Controversy brewing around the unpopular Medicare sequester has complicated the bitter battle over funding for the Children's Health Insurance Program. Healthcare lobbyists are crying foul over House GOP leaders' push to extend the Budget Control Act's 2% payment cut to Medicare providers in order to lift spending caps, including for defense.
But Rep. Greg Walden (R-Ore.), who chairs the House Energy & Commerce Committee, which has jurisdiction over healthcare, said leaders are still negotiating where they want the sequester savings to go—whether to spending caps or specifically to CHIP and Medicare extenders, which are Medicare provisions that must to be regularly renewed by Congress.
Walden and Republicans on his committee passed a CHIP and extender funding bill along party lines that would use other health funding, including the Affordable Care Act prevention fund and Medicare means testing, as budget offsets.
Sequester funds "are all part of the discussion for pay-fors," Walden said, but declined to weigh in on what he thinks Republicans should do with the sequester.
Since 2011, the Budget Control Act sequestration has led to $123 billion in Medicare provider cuts through 2021—including about $49 billion from 2013 through 2017. The sequester is supposed to continue through 2025, and GOP leaders want to add two more years as lawmakers struggle to come to a budget deal even for the short term. The healthcare industry wants Congress to end it and argues that if the cuts continue, they need to go toward crucial health programs. The original Budget Control Act of 2011 was supposed to spur a congressional "super committee" to come up with an alternative path to $1.2 trillion in deficit savings.
"If you use the Medicare sequester, it should be used to pay for health, not missiles," a hospital lobbyist said. "So we were hopeful they first would wipe it away. And if not, that they would use it as the primary offset to pay for rural extenders. We still hold out hope they will use part of (the sequester) for that."

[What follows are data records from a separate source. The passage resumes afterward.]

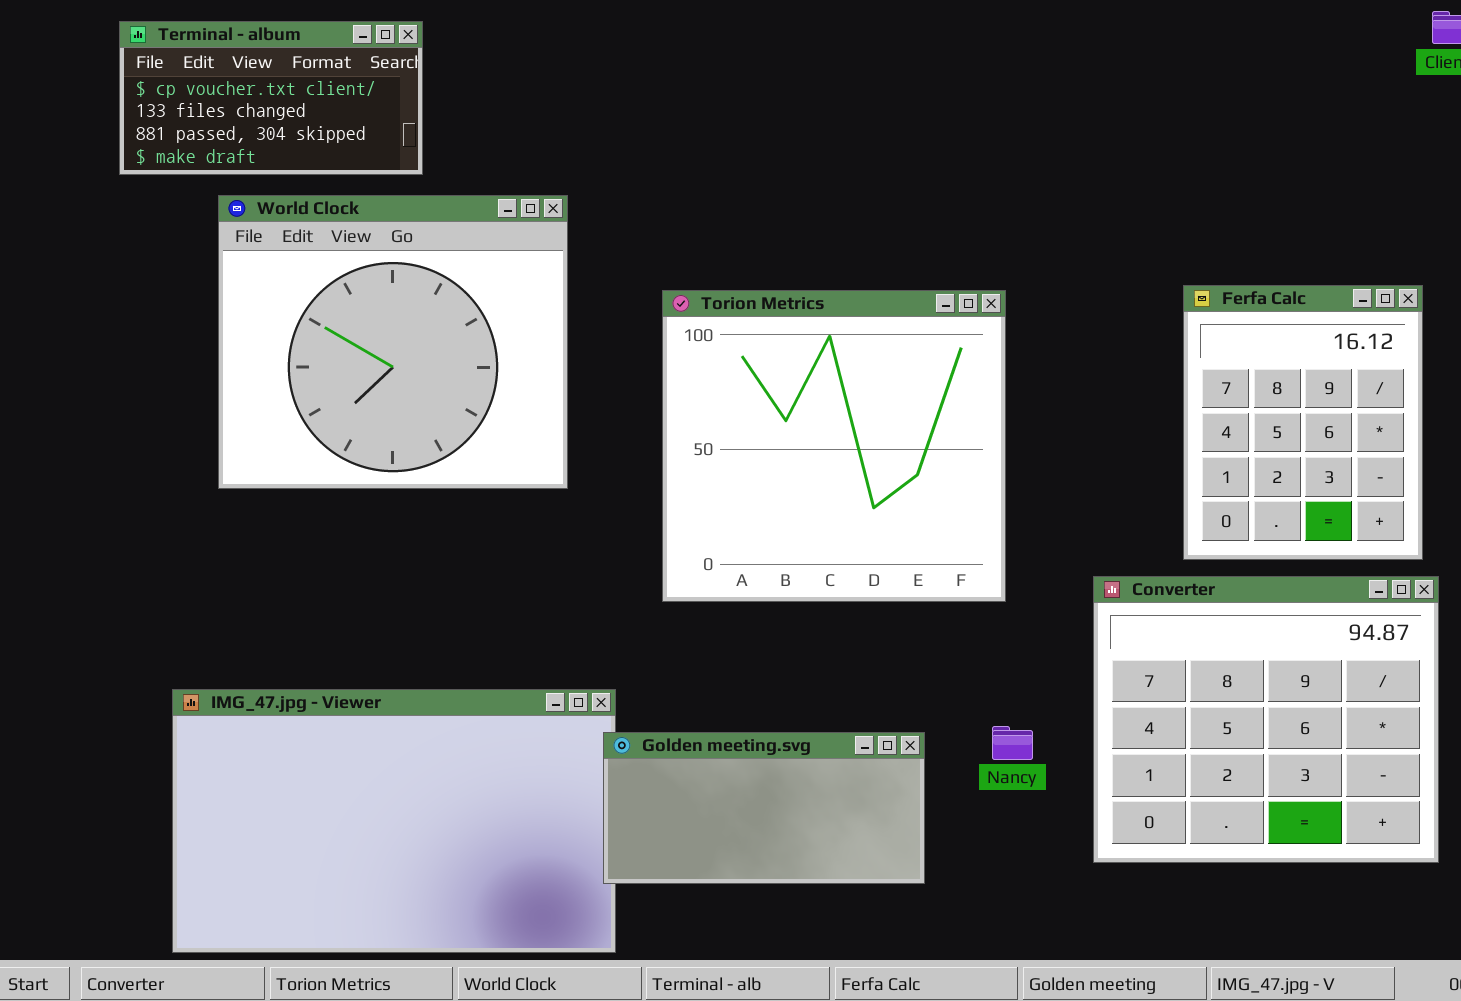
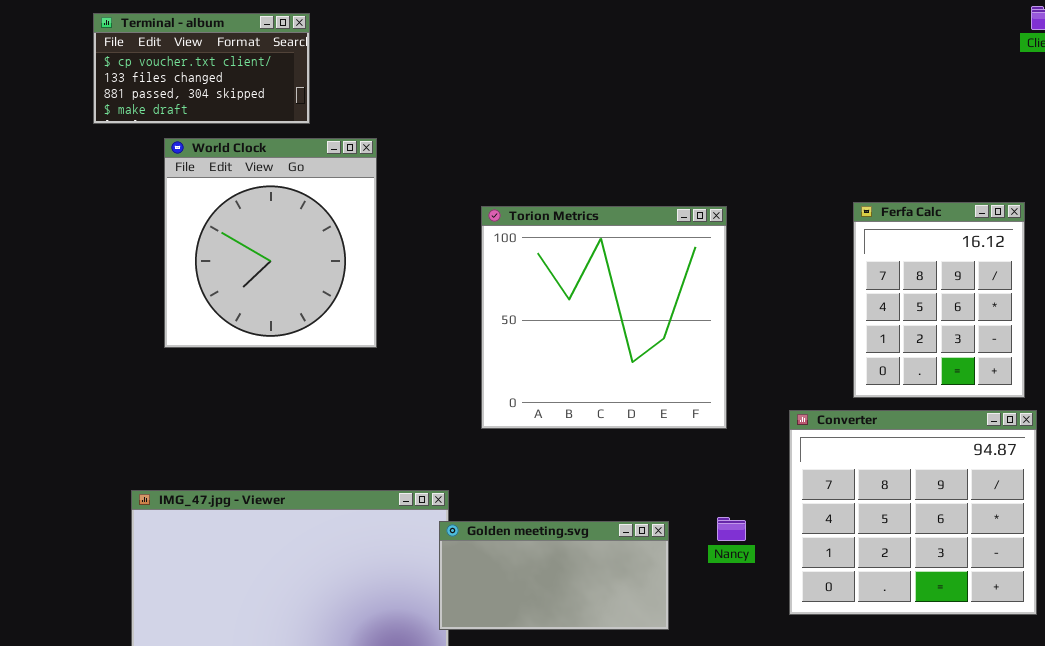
World Clock: [218,195,568,489] -> [164,138,377,348], resized

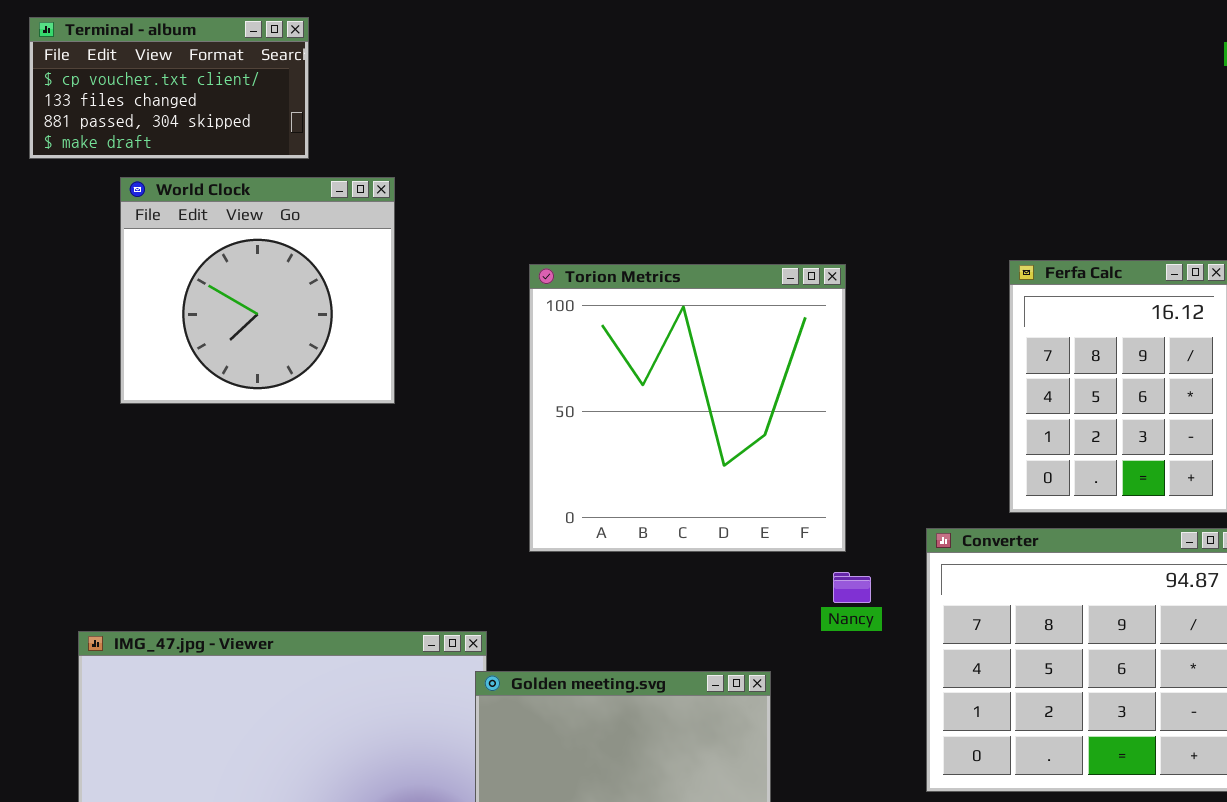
World Clock: [164,138,377,348] -> [120,177,395,404], resized
Nancy: [717,517,746,541] -> [833,572,871,603], moved

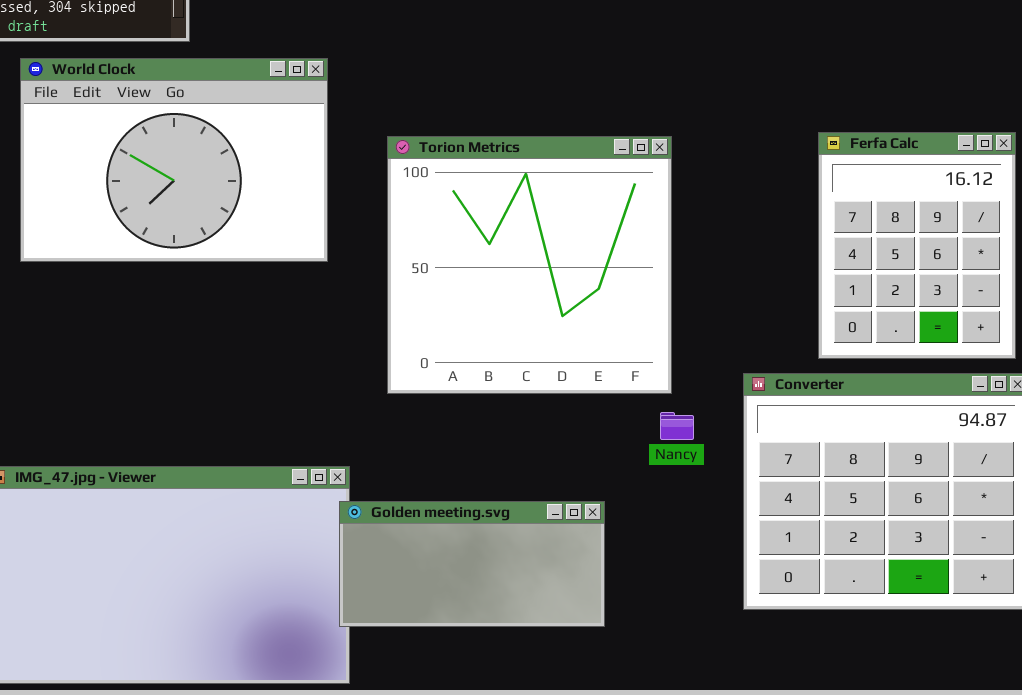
World Clock: [120,177,395,404] -> [20,58,328,262], resized

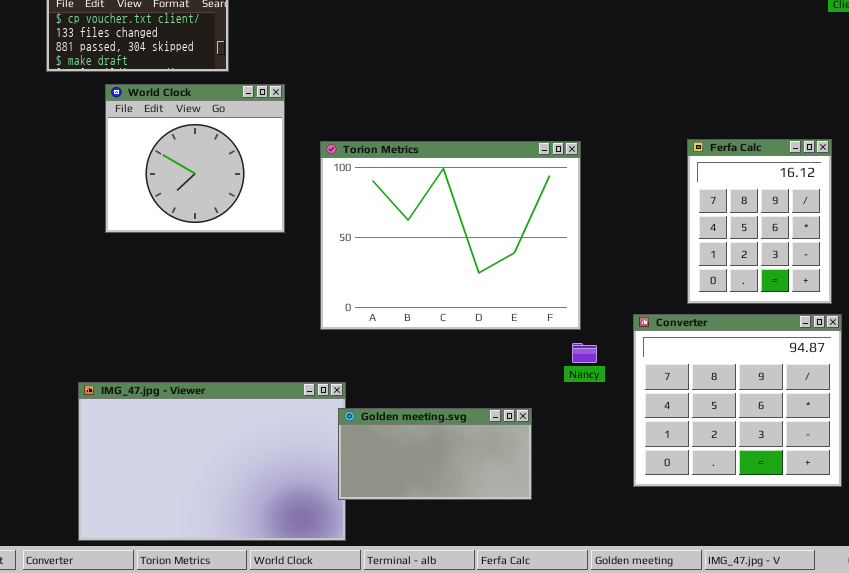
World Clock: [20,58,328,262] -> [105,84,285,233], resized
Torion Metrics: [387,136,672,394] -> [320,141,581,330], resized

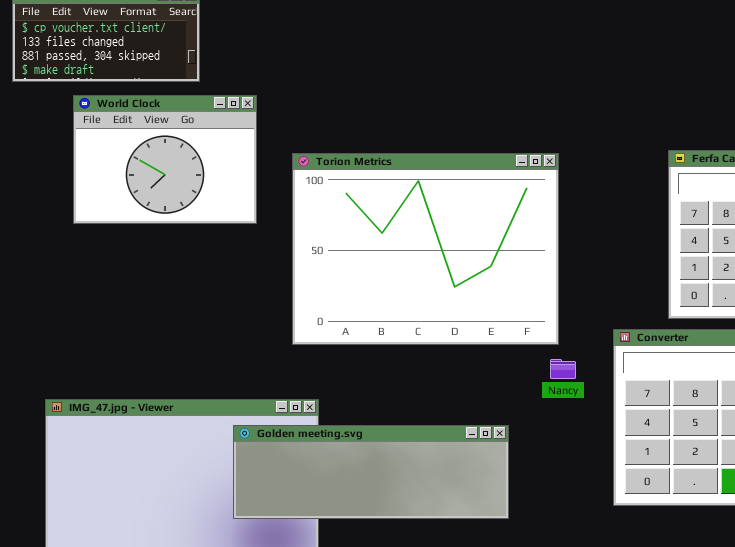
World Clock: [105,84,285,233] -> [73,95,257,224], resized
Golden meeting.svg: [338,408,532,500] -> [233,425,509,519], resized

The sequester fight only adds to the drama swirling around CHIP as the funding fight forces states into potential eleventh-hour decisions to end their children's health programs.
Last week, Colorado health officials delivered the news to tens of thousands of households that funding for its Child Health Plan Plus is about to dry up, and with it coverage for children and pregnant women. Alabama's CHIP, which enrolls 83,000 children, would have to shut down early next year if Congress doesn't act before January, cautioned Suzanne Respess, vice president of government relations at Children's Hospital of Alabama. And Minnesota is already tapping into its general fund for CHIP coverage, according to the Minnesota Department of Human Services.
An edited version of this story can also be found in Modern Healthcare's Dec. 4 print edition.